--- Action item ---
Write out again only the lines running from the one that contains "PY-11, status: Non démarré -> En pause" to the end of the records below, including both the first and the last.

--- Supplied data ---
▼

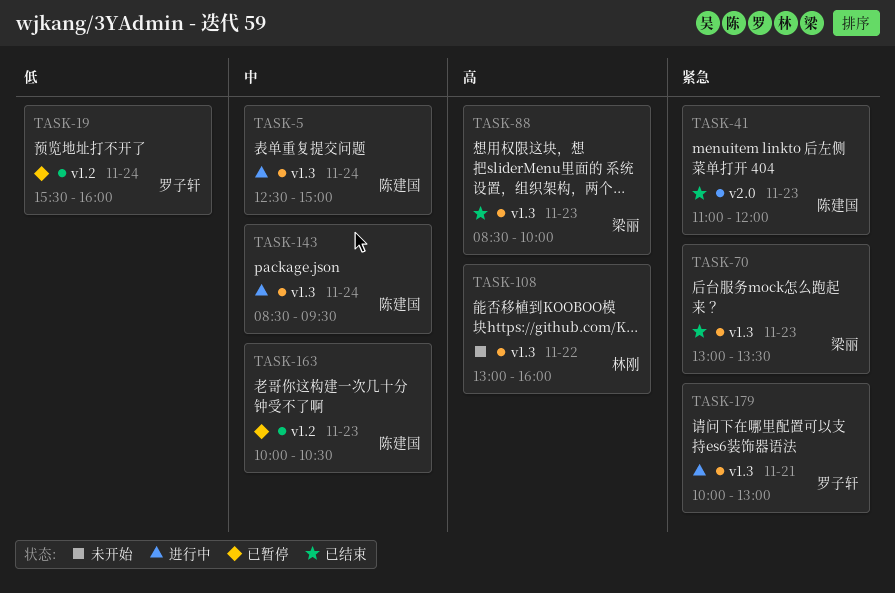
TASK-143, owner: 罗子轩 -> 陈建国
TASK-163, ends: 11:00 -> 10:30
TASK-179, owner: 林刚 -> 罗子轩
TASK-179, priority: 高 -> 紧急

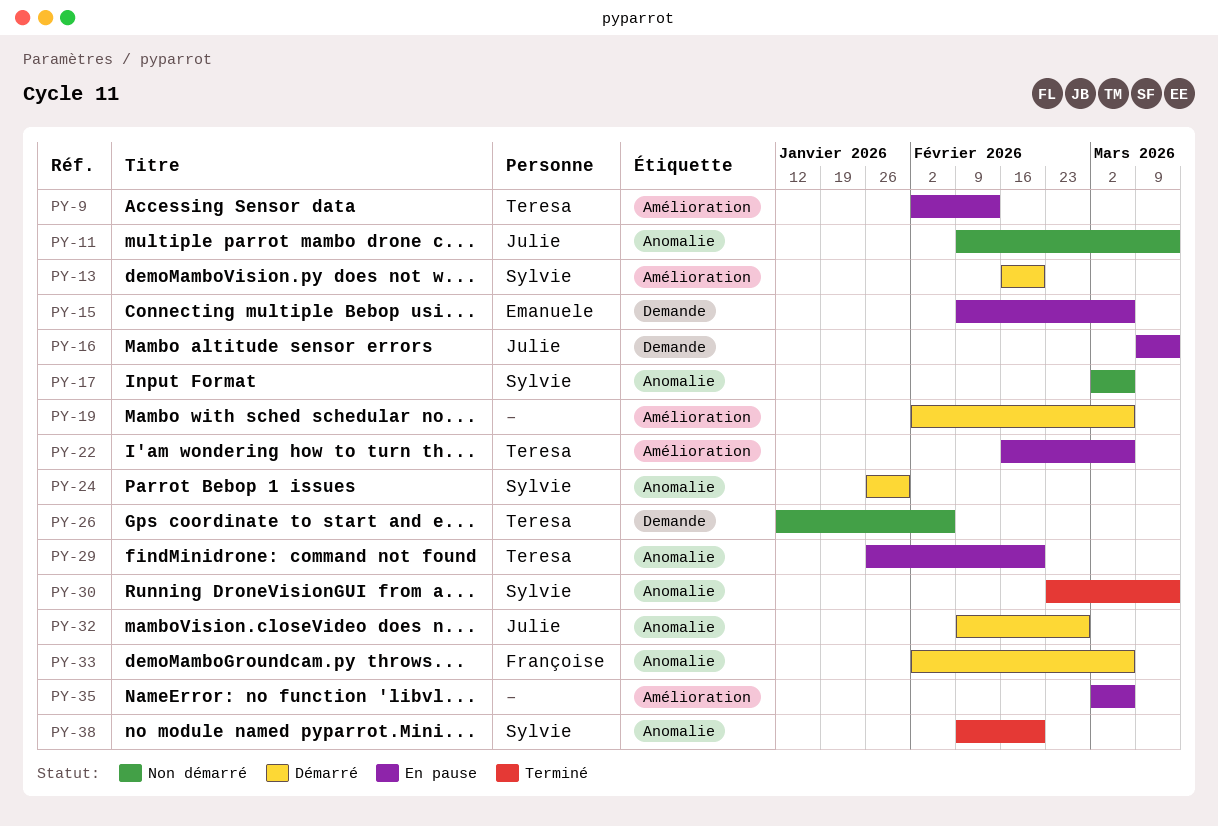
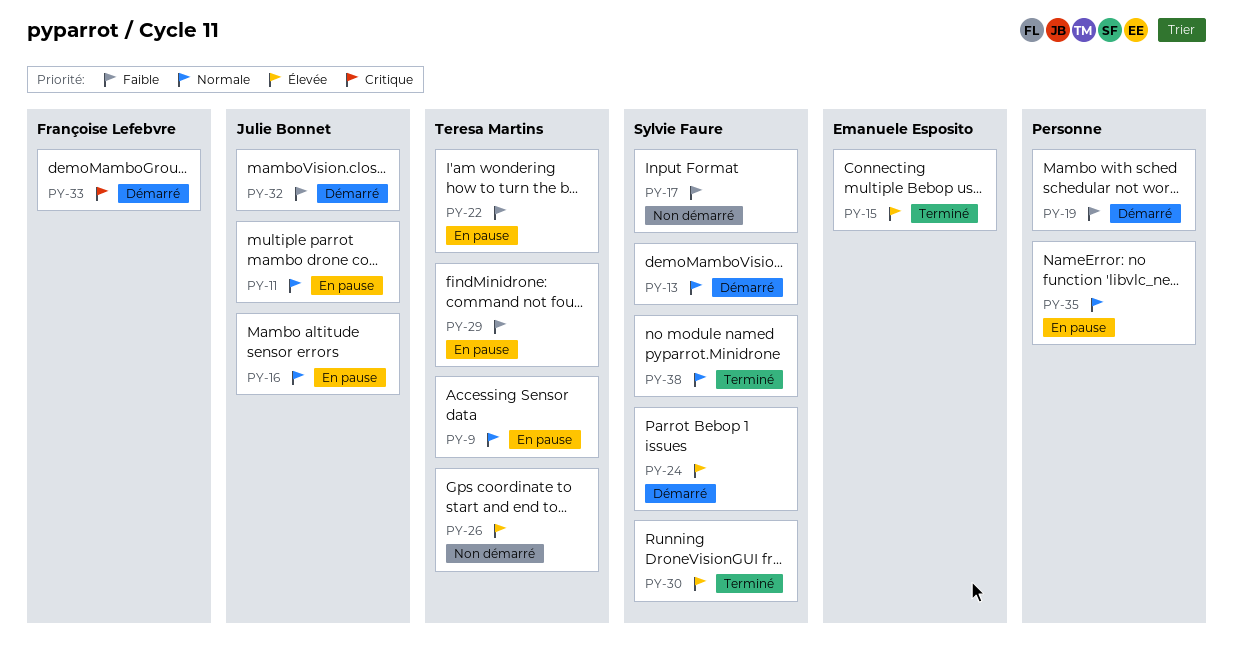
PY-11, status: Non démarré -> En pause
PY-15, status: En pause -> Terminé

▲

--- Task output ---
PY-11, status: Non démarré -> En pause
PY-15, status: En pause -> Terminé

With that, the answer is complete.